• _Document segment_
In middle school, I remember mocking a friend of mine by calling him “gay”. I remember throwing around the word as an insult, one that was especially reserved for “the effeminate guys”. Many of my classmates used the phrase, “He is toh like a girl only.” It is with shame that I admit, I did so too.
A decade later, I am all set to make my way to the Supreme Court, to report on what is going to be a momentous day in the history of our nation, and its LGBTIQ+ community. My excitement has not allowed me to sit still all evening, and is making me type out this article in the middle of the night. It is 1:21 am right now.
Over the last several years, I have been a passionate advocate for LGBTQ rights. Right now, all that is on my mind is the feverish hope that the Supreme Court will decriminalise homosexuality and bring queer Indians one step closer to the equality they deserve.
So, what changed – from using the word “gay” as an insult, to being proud to say #Pride?
There isn’t really a straight answer to that, so why don’t you come along as I go down memory lane, revisiting the incidents that shaped my understanding of homosexuality and my views on the community.
When I Questioned a Monk About Homosexuality
I was still in school. The debate on homosexuality had reached peak popularity on television debates – self-appointed spokespersons of various faiths were uniting in their opposition against the decriminalisation of homosexuality, and the debates were getting shriller every night.
My father, quite a religious person, had organised a kind of talk at home. A monk from the Ramakrishna Math was to give a speech. Now, at the end of his speech, this particular maharaja (as senior monks in the Ramakrishna Math are called), started answering questions from the audience. So up went my hand. And I asked:
What exactly do the Hindu scriptures say about homosexuality? Because Maharaja, these self-appointed representatives of the faith keep saying on TV that Hinduism does not allow homosexuality. But do our scriptures really say that anywhere?
I somewhat remember the silence that dawned upon the room, and vaguely recall the monk dodging and sidestepping the question to give a generic answer. But what I cannot forget is what my father told me about the incident a couple of days later.
He told me that one old uncle in the building had come up to him after the monk’s talk and slammed him for my rudeness. “How could Abir (my nickname) ask a question like that to a respected maharaja? Does he not know how to behave?”
Much to my delight, my father told me that he had defended me, “All he did was ask a question, Sir. He just asked a question.”
I may not have got my answers just then, but I began to have a hunch that this stigma around homosexuality, and the conservatism that demanded we not talk about it, couldn’t possibly be a good thing. Slowly, but surely, the veil was lifting.
When a Teacher Explained Instead of Punishing
I was a mischievous kid in Class 7, always up to some prank or the other. Cracking a joke here, stepping on someone’s toes there. One day, in an English Language period, when our teacher Mr Paul was announcing the syllabus for the coming exam, I made a comment in the classroom that got me into trouble.

• _Material provided_

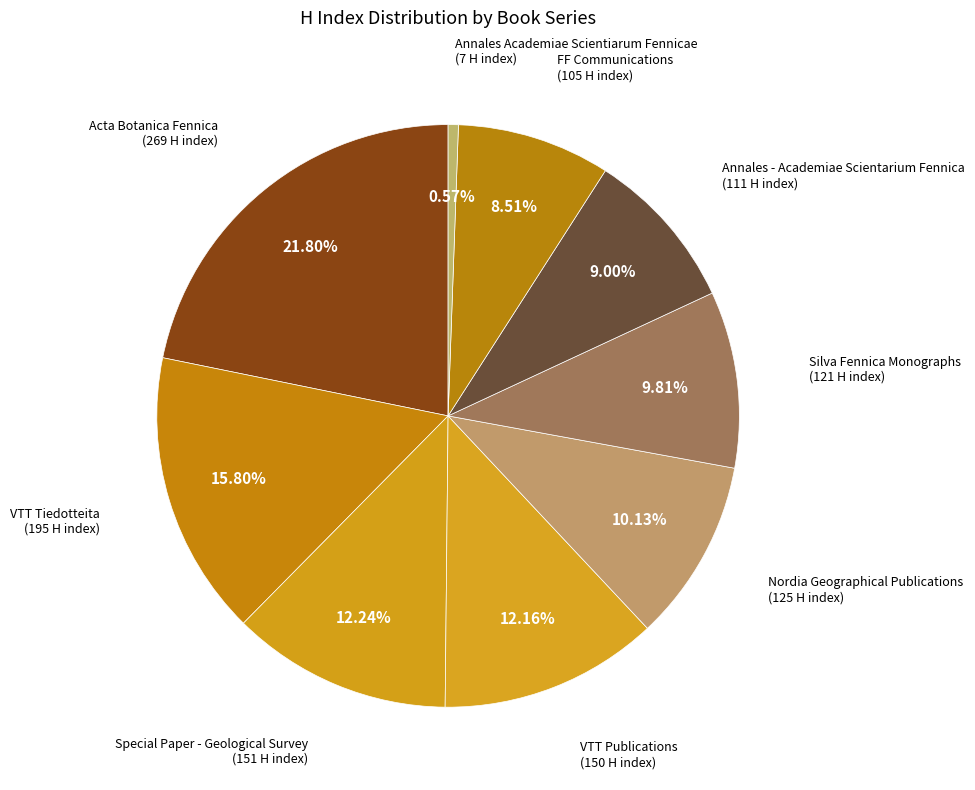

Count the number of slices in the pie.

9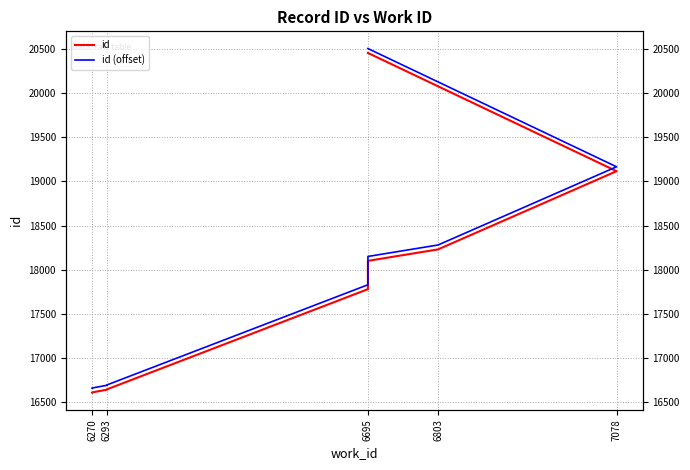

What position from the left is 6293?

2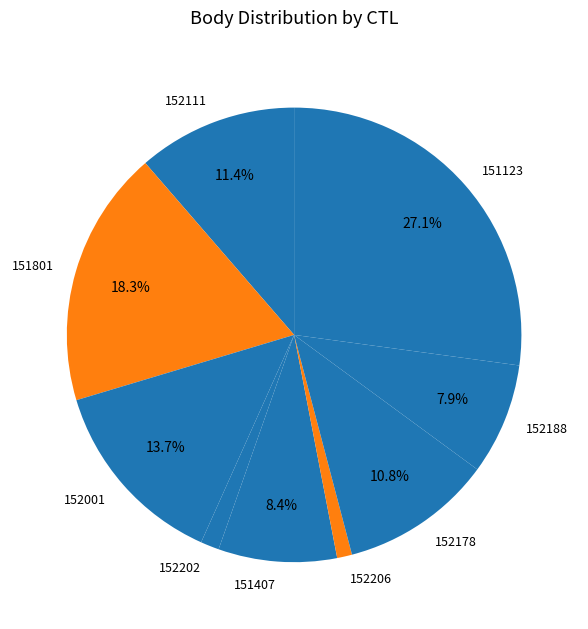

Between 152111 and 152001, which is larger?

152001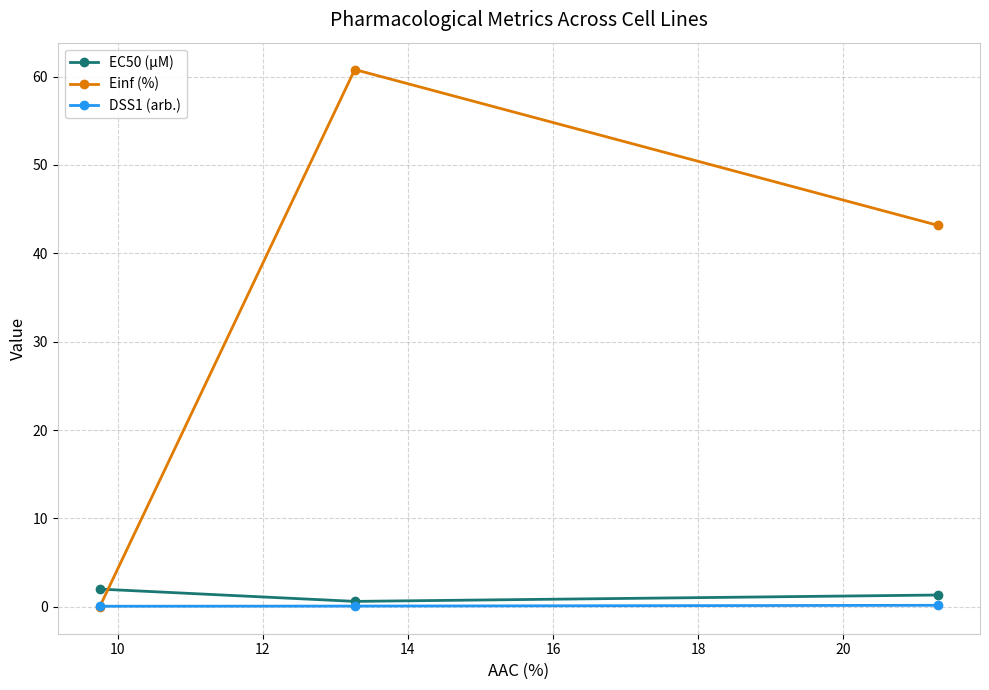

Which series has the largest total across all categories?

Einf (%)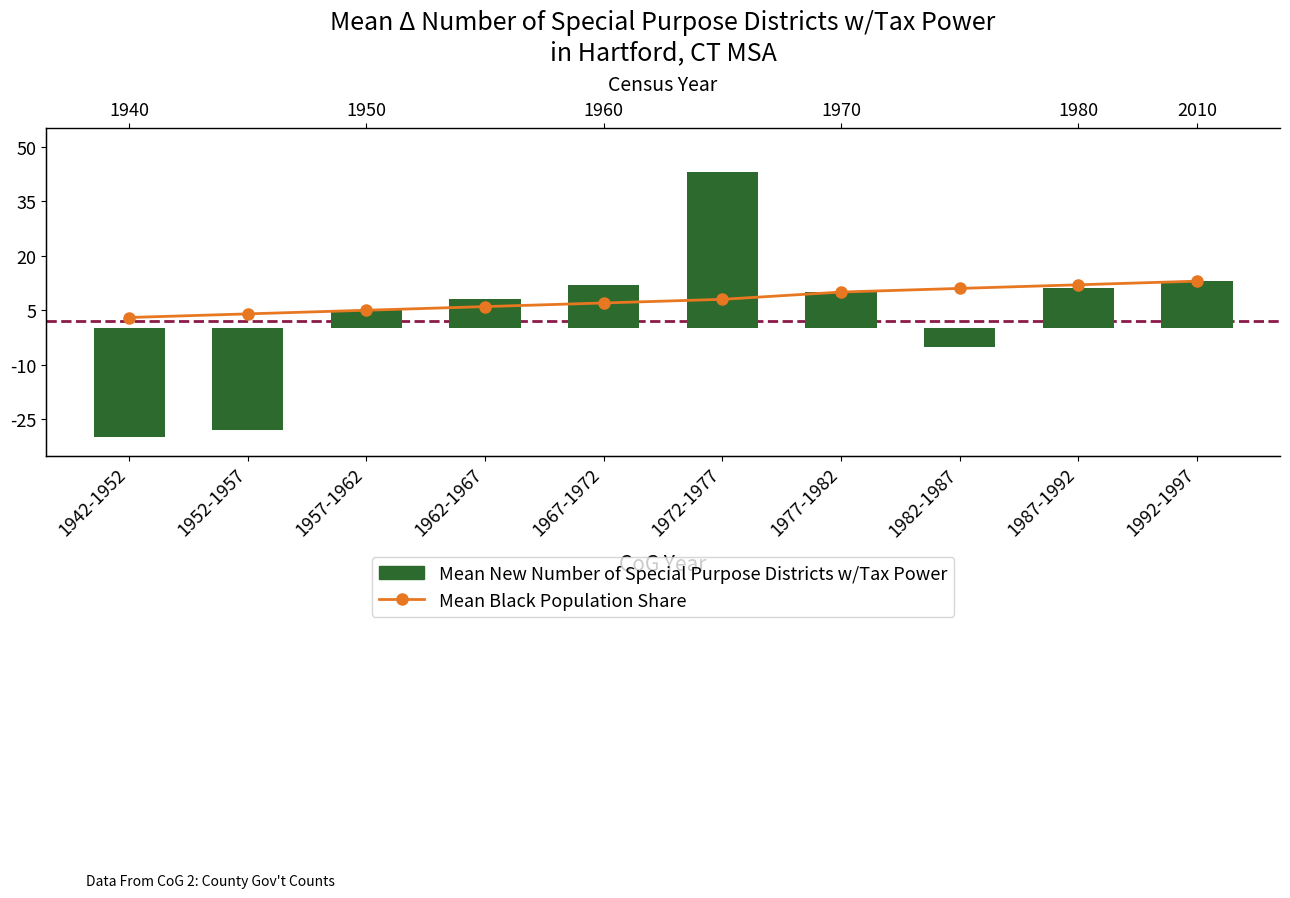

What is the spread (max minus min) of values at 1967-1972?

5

--

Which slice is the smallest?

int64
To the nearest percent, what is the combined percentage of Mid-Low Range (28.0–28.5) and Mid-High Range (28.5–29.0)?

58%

• _Task goal_
Print the part of the memoir on homosexuality starting with "Over the last" and going on through "to say #Pride?", word for word.

• _Exercise result_
Over the last several years, I have been a passionate advocate for LGBTQ rights. Right now, all that is on my mind is the feverish hope that the Supreme Court will decriminalise homosexuality and bring queer Indians one step closer to the equality they deserve.
So, what changed – from using the word “gay” as an insult, to being proud to say #Pride?